Les pleins, ce sont les résultats massifs, les indicateurs saillants, les scores qui s'imposent à la lecture, les thèmes qui occupent la restitution, les courbes qui se voient de loin. Ils ont leur utilité. Ils montrent ce qui déborde déjà. Mais les creux disent souvent davantage à qui accepte de les écouter. Le creux d'une non-réponse. Le creux d'une moyenne trop lisse. Le creux d'un écart entre ce qui remonte officiellement et ce qui s'entend ailleurs. Le creux d'un questionnaire qui ne pose pas la bonne question. Le creux d'un service où rien ne semble exploser, mais où beaucoup se dessèchent en silence. Le creux d'un collectif qui tient encore, mais au prix d'un épuisement diffus, d'un feuillage jauni, d'une vitalité qui se retire sans bruit.
Travailler ces creux, ce n'est pas renoncer à la mesure. C'est lui redonner sa juste modestie. C'est considérer qu'un baromètre ne vaut vraiment que s'il cesse d'être seul. C'est faire de ses résultats un point de départ et non un point final. C'est accepter que l'intelligence d'une organisation ne réside pas seulement dans ce qu'elle sait compter, mais dans ce qu'elle sait relier.
Relier un résultat quantitatif à ce qui remonte de la médecine du travail. Relier une photographie globale à ce que le service social du travail recueille en confidence, en accompagnement, en demande d'aide, en signaux de fragilisation. Relier la restitution d'un baromètre à des espaces de discussion sur le travail réel, à la parole des équipes, à l'expérience concrète des encadrants de proximité lorsqu'ils sont encore en situation de voir, d'entendre, de soutenir. Relier les données aux saisons du travail, à ses bourrasques, à ses sécheresses, à ses zones d'ombre et à ses éclaircies.

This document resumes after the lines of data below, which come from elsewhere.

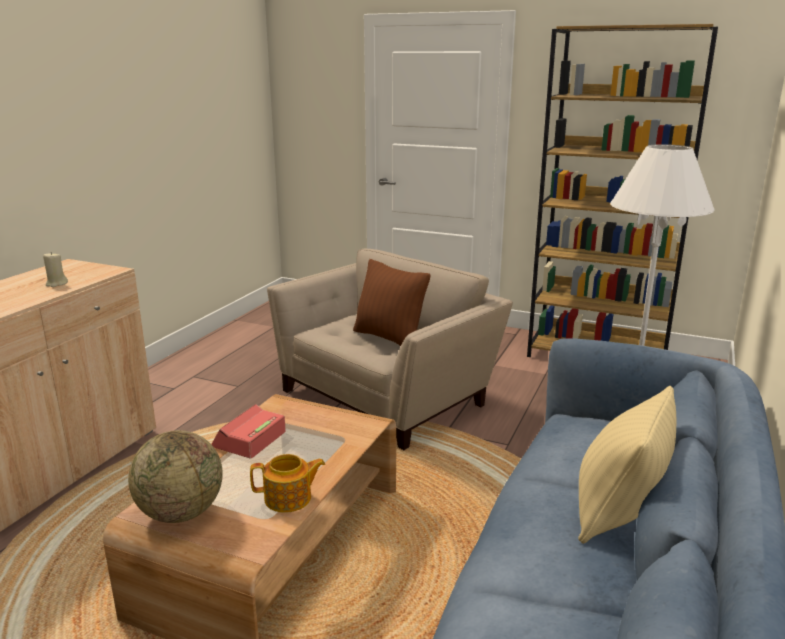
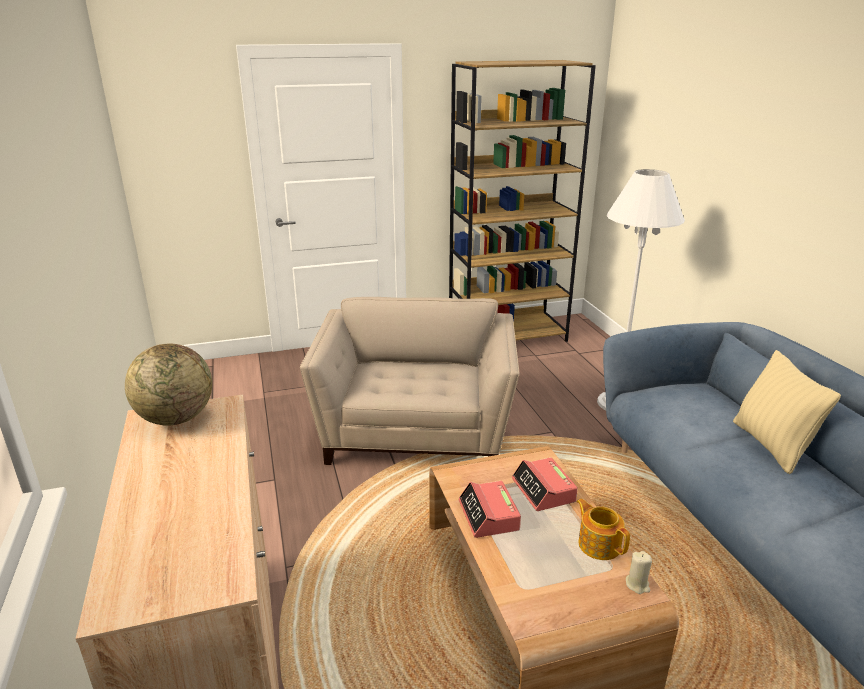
camera: 40 degrees left, 5 degrees up
beige candle [43,252,68,287] -> beige candle moved to [626,551,652,594]
globe [128,430,223,523] -> globe moved to [125,344,212,426]
teapot [250,454,325,513] -> teapot turned 75 degrees counterclockwise [576,499,630,560]
brown pillow [353,259,431,346] -> none
none -> alarm clock [512,457,578,511]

L'innovation sociale, ici, ne me semble pas résider dans la sophistication technologique. Elle me paraît plutôt tenir dans cette qualité de tissage. Dans cette capacité à faire circuler une intelligence plurielle du travail, sans écraser une source par une autre, sans faire du chiffre un souverain, sans enfermer la prévention dans le seul registre du déclaratif. Il ne s'agit pas d'opposer la science des questionnaires à l'écoute des professionnelles et des professionnels de terrain. Il s'agit de composer un paysage plus juste, plus vivant, plus hospitalier à ce qui ne se dit pas tout de suite.
Peut-être même est-ce cela, au fond, une prévention plus humaine. Une prévention qui n'attend pas que tout soit parfaitement mesurable pour commencer à prendre soin. Une prévention qui ne confond pas l'absence de score alarmant avec l'absence de danger. Une prévention qui accepte de s'approcher du travail comme on s'approche d'un jardin éprouvé par le froid : on n'y cherche pas seulement les branches cassées ; on regarde aussi ce qui ne reprend pas, ce qui peine à refleurir, ce qui semble encore debout mais a déjà perdu quelque chose de sa vigueur.

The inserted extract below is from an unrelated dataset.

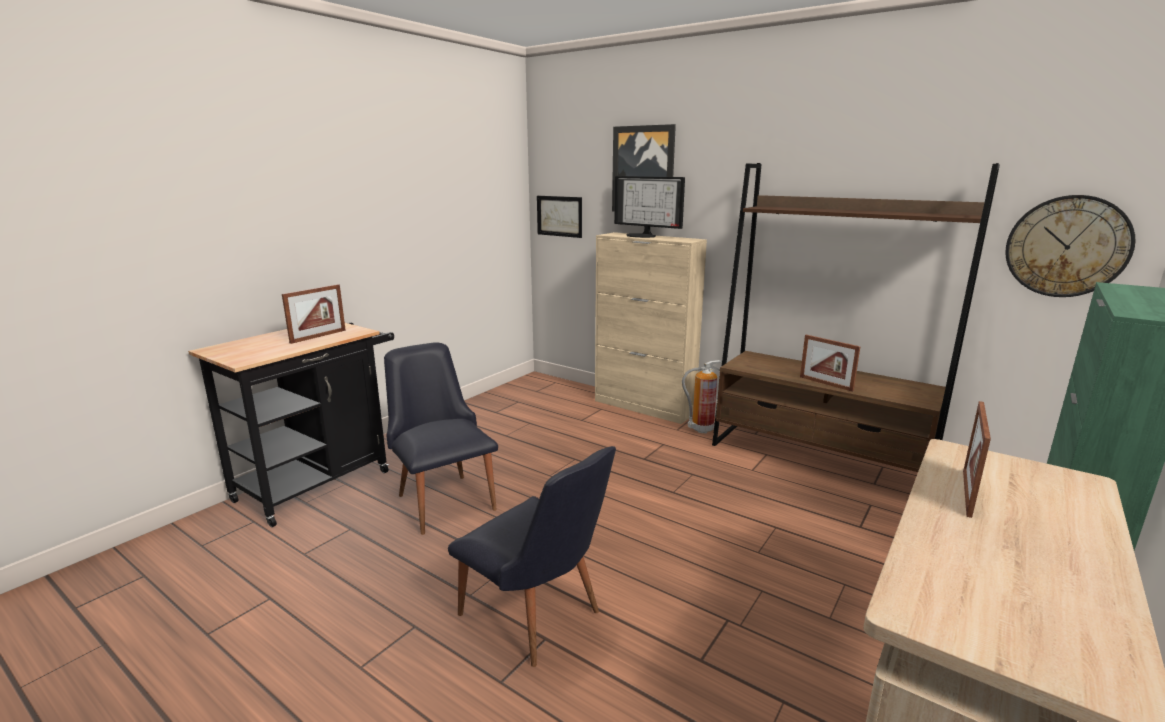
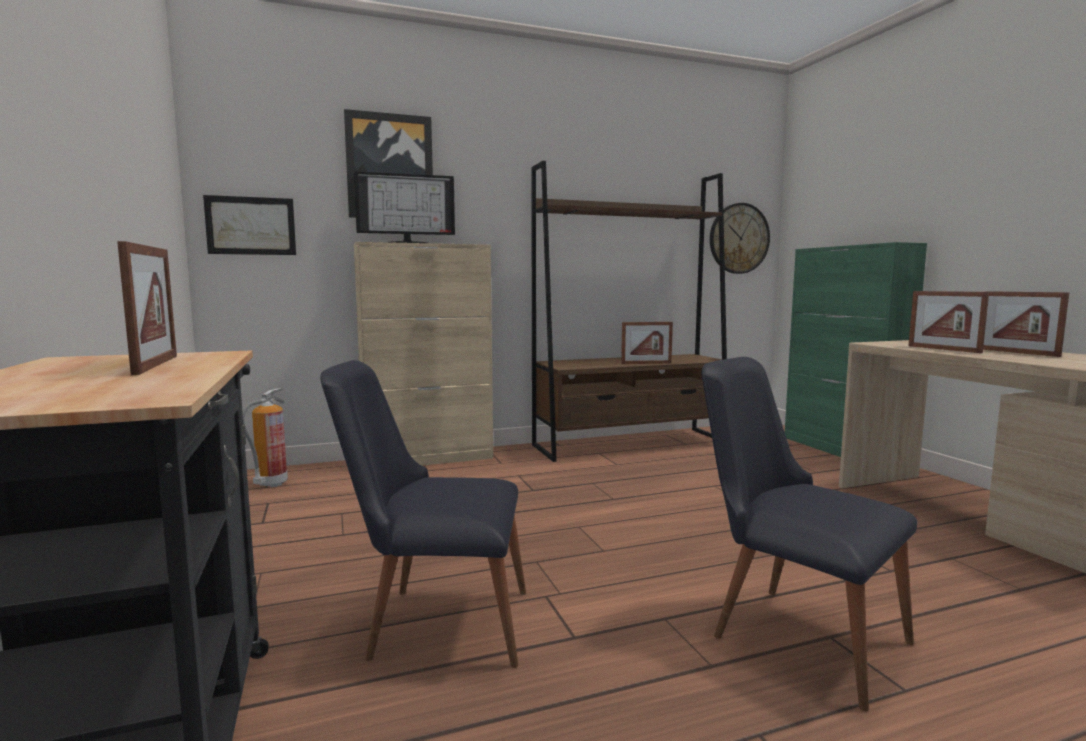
camera: 55 degrees left, 10 degrees down
black chair [448,446,616,667] -> black chair turned 120 degrees counterclockwise [701,357,917,712]
fire extinguisher [682,360,722,433] -> fire extinguisher moved to [242,388,288,487]
none -> picture frame [983,291,1069,357]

Alors oui, gardons les baromètres. Mais gardons-les à leur place. Ne leur demandons pas de porter seuls une promesse qu'ils ne peuvent pas tenir. Ne leur demandons pas d'être à eux seuls la prévention, quand ils ne sont qu'un de ses instruments. Et surtout, ne laissons pas leur lisibilité impeccable recouvrir ce qui, dans le travail, murmure encore à voix basse.

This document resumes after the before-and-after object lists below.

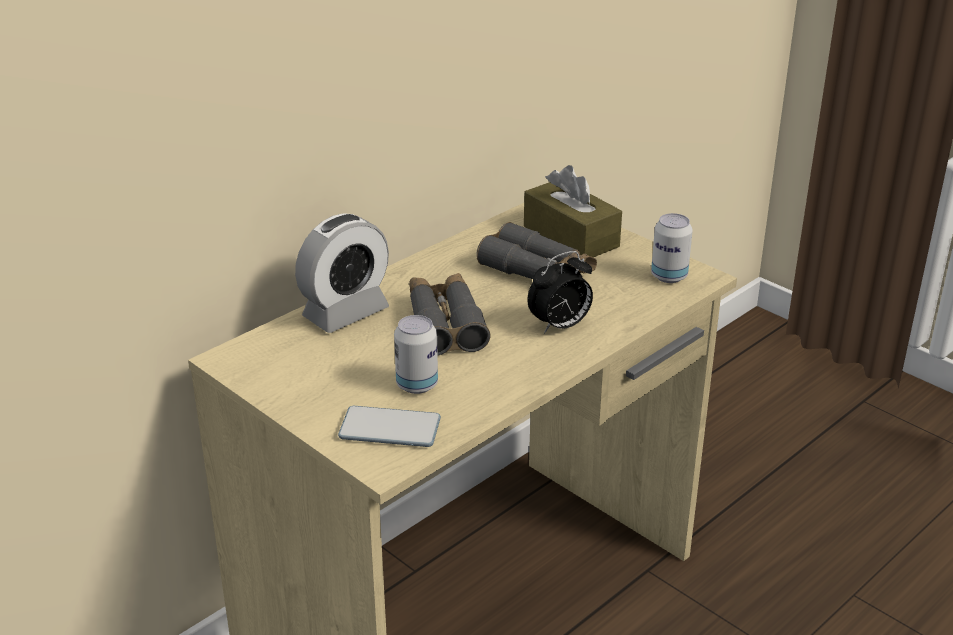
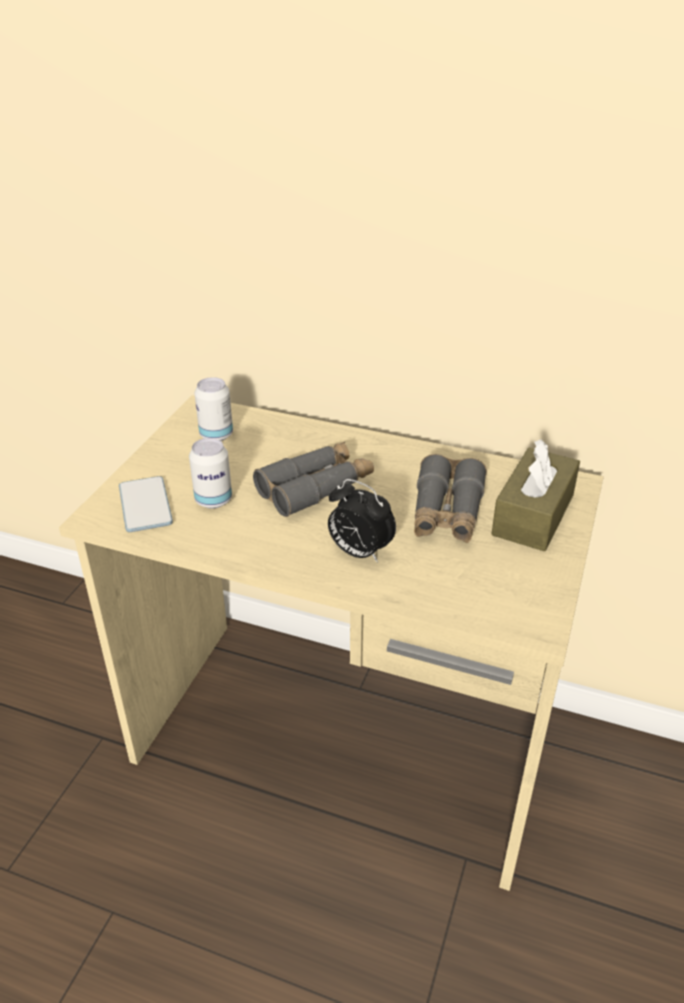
camera: 65 degrees right, 5 degrees up
alarm clock [295,213,389,333] -> none
can [651,213,693,283] -> can moved to [194,377,233,441]

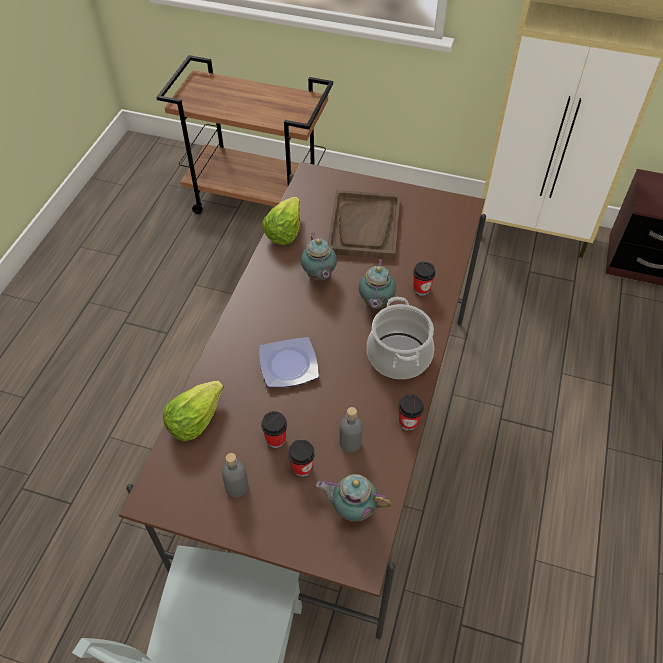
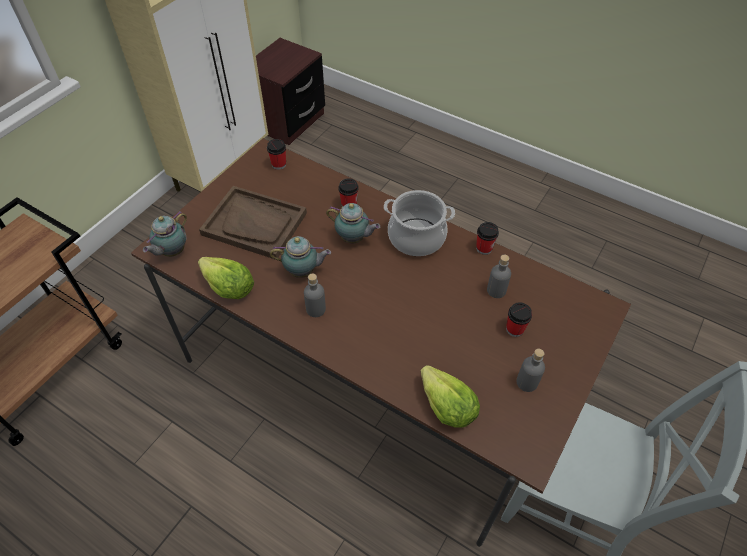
camera: 75 degrees left, 0 degrees up
plate [259,337,319,387] -> none
cup [261,411,287,448] -> cup moved to [267,139,286,170]
teapot [316,474,392,522] -> teapot moved to [143,211,187,257]
none -> grey bottle [304,273,326,317]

Si je reviens à 3,6, c'est peut-être pour cela. Parce que ce chiffre ne me parle pas seulement d'un outil limité. Il me parle d'une tentation très humaine : celle de prendre une mesure pour le réel tout entier. De s'abriter dans ce qui s'affiche. De croire qu'un seuil lu suffit à conjurer ce qui continue pourtant d'avancer.
Heureusement, ici, il n'en coûte pas la vie de cette manière-là. Mais ce n'est pas une raison pour sous-estimer ce qui abîme. Dans le travail aussi, certaines dégradations avancent sans sirène, sans fracas, sans effondrement immédiat. Elles progressent plus lentement, plus discrètement, et c'est peut-être ce qui les rend si difficiles à prévenir lorsque l'on s'en remet trop vite aux seuls instruments déjà étalonnés.
Vous l'aurez peut-être remarqué : j'avais besoin, pour aller jusqu'au bout de cet article, de semer quelques mots qui nous ramènent du côté de la vie. C'était ma manière de contrebalancer un sujet lourd, et d'y laisser entrer, presque à notre insu, un peu d'espoir.
Et si ces mots vous ont échappé, je vous laisse le plaisir de retourner les cueillir.